Exercise prompt → List each line in the material below that contains the string "vuole". Case matters.

Text transcribed from the pages
---------------

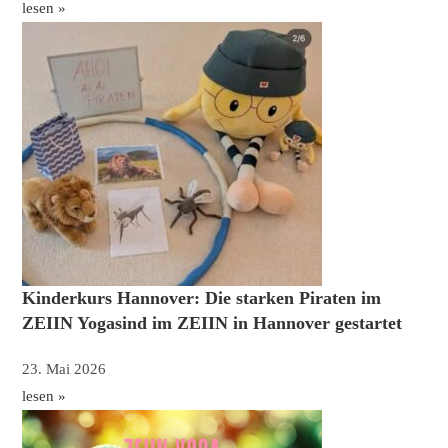
lesen »
Kinderkurs Hannover: Die starken Piraten im
ZEIIN Yogasind im ZEIIN in Hannover gestartet
23. Mai 2026
lesen »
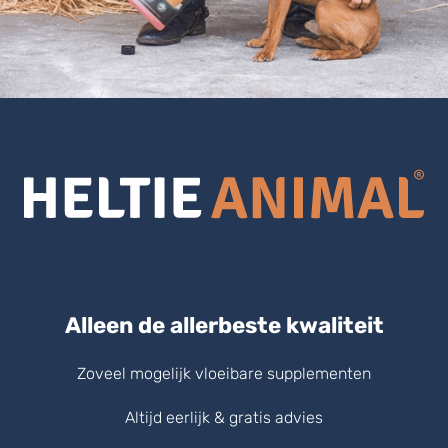
Alleen de allerbeste kwaliteit
Zoveel mogelijk vloeibare supplementen
Altijd eerlijk & gratis advies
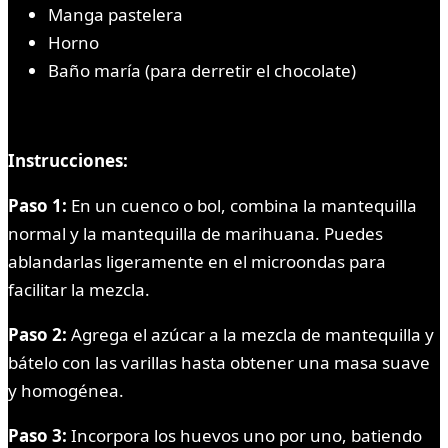
Manga pastelera
Horno
Baño maría (para derretir el chocolate)
Instrucciones:
Paso 1:
En un cuenco o bol, combina la mantequilla
normal y la mantequilla de marihuana. Puedes
ablandarlas ligeramente en el microondas para
facilitar la mezcla.
Paso 2:
Agrega el azúcar a la mezcla de mantequilla y
bátelo con las varillas hasta obtener una masa suave
y homogénea.
Paso 3:
Incorpora los huevos uno por uno, batiendo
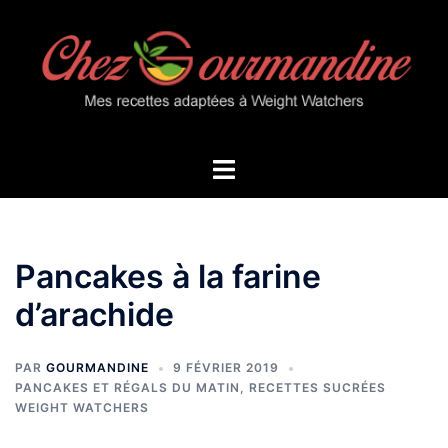
Aller
au
contenu
Ouvrir/fermer
le
menu
Pancakes à la farine
d’arachide
PAR
GOURMANDINE
9 FÉVRIER 2019
PANCAKES ET RÉGALS DU MATIN
,
RECETTES SUCRÉES
WEIGHT WATCHERS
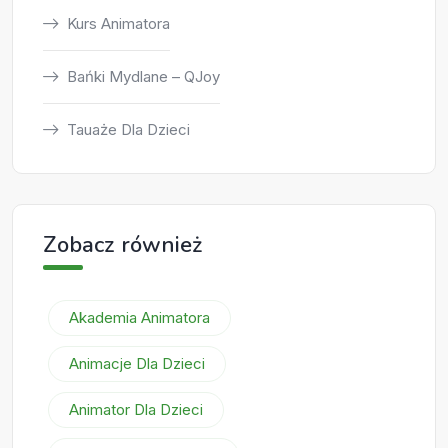
Kurs Animatora
Bańki Mydlane – QJoy
Tauaże Dla Dzieci
Zobacz również
Akademia Animatora
Animacje Dla Dzieci
Animator Dla Dzieci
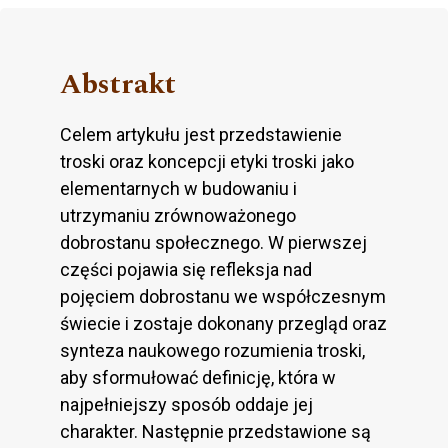
Abstrakt
Celem artykułu jest przedstawienie
troski oraz koncepcji etyki troski jako
elementarnych w budowaniu i
utrzymaniu zrównoważonego
dobrostanu społecznego. W pierwszej
części pojawia się refleksja nad
pojęciem dobrostanu we współczesnym
świecie i zostaje dokonany przegląd oraz
synteza naukowego rozumienia troski,
aby sformułować definicję, która w
najpełniejszy sposób oddaje jej
charakter. Następnie przedstawione są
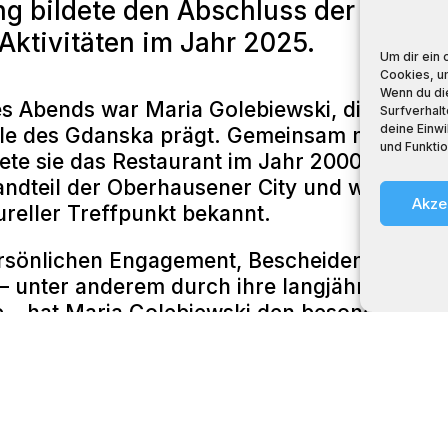
ng bildete den Abschluss der FRAU
ktivitäten im Jahr 2025.
Um dir ein 
Cookies, u
Wenn du di
s Abends war Maria Golebiewski, die seit n
Surfverhalt
deine Einwi
ele des Gdanska prägt. Gemeinsam mit ihre
und Funktio
te sie das Restaurant im Jahr 2000. Heute 
tandteil der Oberhausener City und weit über
Akze
ureller Treffpunkt bekannt.
rsönlichen Engagement, Bescheidenheit und
– unter anderem durch ihre langjährige Arbei
fe – hat Maria Golebiewski den besonderen C
ch mitgestaltet.
ung fand im sogenannten Kuro-Raum statt, 
nen Künstler und engen Freund der Familie
rde. Im Rahmen einer Führung durch das h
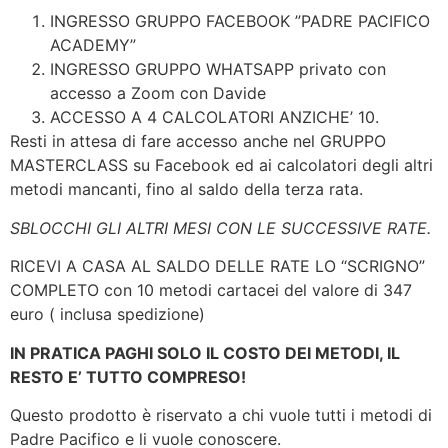
INGRESSO GRUPPO FACEBOOK ”PADRE PACIFICO
ACADEMY”
INGRESSO GRUPPO WHATSAPP privato con
accesso a Zoom con Davide
ACCESSO A 4 CALCOLATORI ANZICHE’ 10.
Resti in attesa di fare accesso anche nel GRUPPO
MASTERCLASS su Facebook ed ai calcolatori degli altri
metodi mancanti, fino al saldo della terza rata.
SBLOCCHI GLI ALTRI MESI CON LE SUCCESSIVE RATE.
RICEVI A CASA AL SALDO DELLE RATE LO “SCRIGNO”
COMPLETO con 10 metodi cartacei del valore di 347
euro ( inclusa spedizione)
IN PRATICA PAGHI SOLO IL COSTO DEI METODI, IL
RESTO E’ TUTTO COMPRESO!
Questo prodotto è riservato a chi vuole tutti i metodi di
Padre Pacifico e li vuole conoscere.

---------------

Result →
Questo prodotto è riservato a chi vuole tutti i metodi di
Padre Pacifico e li vuole conoscere.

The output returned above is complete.